Eric Zemmour s’affiche une nouvelle fois en prophète du chaos, en une du magazine d’extrême droite Valeurs actuels, titrant sans détour : « La guerre civile a déjà commencé ». Ce n’est pas une alerte, c’est un appel. Un fantasme assumé. Celui d’un homme multirécidiviste de la haine, condamné pour racisme, qui rêve d’un pays à feu et à sang. Zemmour ne cache plus rien : il veut la guerre entre Français. Il la prépare, la justifie, l’excite. Il souffle sur les braises, stigmatise, divise, jusqu’à espérer l’embrasement. Ce n’est plus de la provocation, c’est une entreprise de destruction.
Et pendant ce temps, certains l’invitent encore à débattre comme un acteur « légitime » du jeu démocratique. Et pourtant, malgré son score marginal, malgré ses outrances répétées, une partie des médias continue de lui dérouler le tapis rouge. Plateaux, tribunes, interviews complices : Zemmour y est traité comme un penseur quand il n’est qu’un pyromane. Cette complaisance médiatique, loin d’être anodine, contribue à normaliser ses obsessions identitaires et à installer un climat de suspicion et de rejet.
Pire encore, ses idées finissent par irriguer les discours d’élus, les fantasmes violents de groupuscules, et parfois, les passages à l’acte. Zemmour le sait. Et il sait aussi qu’il peut continuer sans frein. Son racisme assumé, son islamophobie revendiquée, ses appels à la fracture nationale se heurtent à une impunité quasi totale. Dans ce paysage défiguré, il prospère.

Données enregistrées>
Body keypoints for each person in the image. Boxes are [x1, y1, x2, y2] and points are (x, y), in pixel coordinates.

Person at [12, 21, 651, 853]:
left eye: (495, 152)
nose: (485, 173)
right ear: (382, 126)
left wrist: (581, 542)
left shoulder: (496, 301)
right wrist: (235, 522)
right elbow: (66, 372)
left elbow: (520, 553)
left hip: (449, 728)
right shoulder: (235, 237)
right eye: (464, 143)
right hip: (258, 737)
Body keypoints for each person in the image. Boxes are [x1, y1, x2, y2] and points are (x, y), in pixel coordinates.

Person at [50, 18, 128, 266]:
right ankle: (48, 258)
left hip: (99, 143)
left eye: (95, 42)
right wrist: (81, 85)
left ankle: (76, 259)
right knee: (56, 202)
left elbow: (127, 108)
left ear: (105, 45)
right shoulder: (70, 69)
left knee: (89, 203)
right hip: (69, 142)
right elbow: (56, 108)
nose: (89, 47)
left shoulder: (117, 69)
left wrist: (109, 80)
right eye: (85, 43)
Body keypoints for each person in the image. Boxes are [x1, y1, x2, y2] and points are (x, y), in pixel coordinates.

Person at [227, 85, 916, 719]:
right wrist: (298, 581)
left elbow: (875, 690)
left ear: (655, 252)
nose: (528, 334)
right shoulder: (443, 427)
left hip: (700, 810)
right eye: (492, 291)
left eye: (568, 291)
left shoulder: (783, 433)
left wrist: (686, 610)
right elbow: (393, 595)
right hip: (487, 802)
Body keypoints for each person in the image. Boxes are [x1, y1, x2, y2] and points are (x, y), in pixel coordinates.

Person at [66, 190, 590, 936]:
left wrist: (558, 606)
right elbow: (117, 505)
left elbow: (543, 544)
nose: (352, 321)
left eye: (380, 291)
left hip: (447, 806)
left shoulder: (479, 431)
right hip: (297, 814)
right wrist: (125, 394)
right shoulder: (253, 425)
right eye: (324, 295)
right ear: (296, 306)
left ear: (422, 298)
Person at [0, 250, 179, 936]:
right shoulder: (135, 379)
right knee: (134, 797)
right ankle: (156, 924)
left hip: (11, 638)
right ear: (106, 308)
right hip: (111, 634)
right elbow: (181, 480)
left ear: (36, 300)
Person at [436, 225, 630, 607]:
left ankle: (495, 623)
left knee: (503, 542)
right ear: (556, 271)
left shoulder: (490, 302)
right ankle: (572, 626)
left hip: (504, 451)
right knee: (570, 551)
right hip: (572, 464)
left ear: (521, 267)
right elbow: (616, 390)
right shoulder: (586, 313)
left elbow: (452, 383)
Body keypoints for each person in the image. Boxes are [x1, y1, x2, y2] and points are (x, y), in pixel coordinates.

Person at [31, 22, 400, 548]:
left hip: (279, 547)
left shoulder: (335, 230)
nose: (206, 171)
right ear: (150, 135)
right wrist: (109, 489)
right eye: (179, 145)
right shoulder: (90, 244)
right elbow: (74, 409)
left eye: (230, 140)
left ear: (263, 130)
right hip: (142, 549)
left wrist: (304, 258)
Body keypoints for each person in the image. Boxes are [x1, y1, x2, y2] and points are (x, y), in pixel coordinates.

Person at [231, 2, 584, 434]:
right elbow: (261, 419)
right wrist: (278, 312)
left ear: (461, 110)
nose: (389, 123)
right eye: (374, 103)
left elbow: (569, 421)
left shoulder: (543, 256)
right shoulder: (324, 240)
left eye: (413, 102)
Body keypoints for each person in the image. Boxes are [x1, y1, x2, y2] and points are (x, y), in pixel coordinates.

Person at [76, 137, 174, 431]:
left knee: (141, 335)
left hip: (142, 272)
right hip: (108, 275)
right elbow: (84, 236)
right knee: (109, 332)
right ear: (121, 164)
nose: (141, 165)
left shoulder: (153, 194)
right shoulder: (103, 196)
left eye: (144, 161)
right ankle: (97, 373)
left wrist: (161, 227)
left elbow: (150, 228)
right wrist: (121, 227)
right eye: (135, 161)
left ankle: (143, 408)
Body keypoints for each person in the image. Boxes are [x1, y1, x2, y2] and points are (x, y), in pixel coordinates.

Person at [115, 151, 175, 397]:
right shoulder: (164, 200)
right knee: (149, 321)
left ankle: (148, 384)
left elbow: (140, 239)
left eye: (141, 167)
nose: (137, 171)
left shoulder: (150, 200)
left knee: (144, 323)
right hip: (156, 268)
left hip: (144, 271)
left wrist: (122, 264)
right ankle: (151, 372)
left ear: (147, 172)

À faire>
a: Recopiez fidèlement le passage de l'extrait sur Zemmour commençant par « Et pendant ce » et se poursuivant jusqu'à « défiguré, il prospère. ».
b: Résumez sous forme de liste le paragraphe de l'extrait sur Zemmour qui commence par « Et pendant ce temps », en conservant ses faits principaux.
c: Énumérez les lieux médiatiques où, d'après l'extrait sur Zemmour, celui-ci est traité comme un penseur.
Les données n'interviennent pas dans ce travail.

Corrigé>
a:
Et pendant ce temps, certains l’invitent encore à débattre comme un acteur « légitime » du jeu démocratique. Et pourtant, malgré son score marginal, malgré ses outrances répétées, une partie des médias continue de lui dérouler le tapis rouge. Plateaux, tribunes, interviews complices : Zemmour y est traité comme un penseur quand il n’est qu’un pyromane. Cette complaisance médiatique, loin d’être anodine, contribue à normaliser ses obsessions identitaires et à installer un climat de suspicion et de rejet.
Pire encore, ses idées finissent par irriguer les discours d’élus, les fantasmes violents de groupuscules, et parfois, les passages à l’acte. Zemmour le sait. Et il sait aussi qu’il peut continuer sans frein. Son racisme assumé, son islamophobie revendiquée, ses appels à la fracture nationale se heurtent à une impunité quasi totale. Dans ce paysage défiguré, il prospère.

b:
- Certains invitent encore Zemmour à débattre comme un acteur « légitime » du jeu démocratique.
- Malgré son score marginal et ses outrances répétées, une partie des médias lui déroule le tapis rouge.
- Sur les plateaux, dans les tribunes et lors d'interviews complices, il est traité comme un penseur alors qu'il n'est qu'un pyromane.
- Cette complaisance médiatique normalise ses obsessions identitaires et installe un climat de suspicion et de rejet.

c:
- Plateaux
- Tribunes
- Interviews complices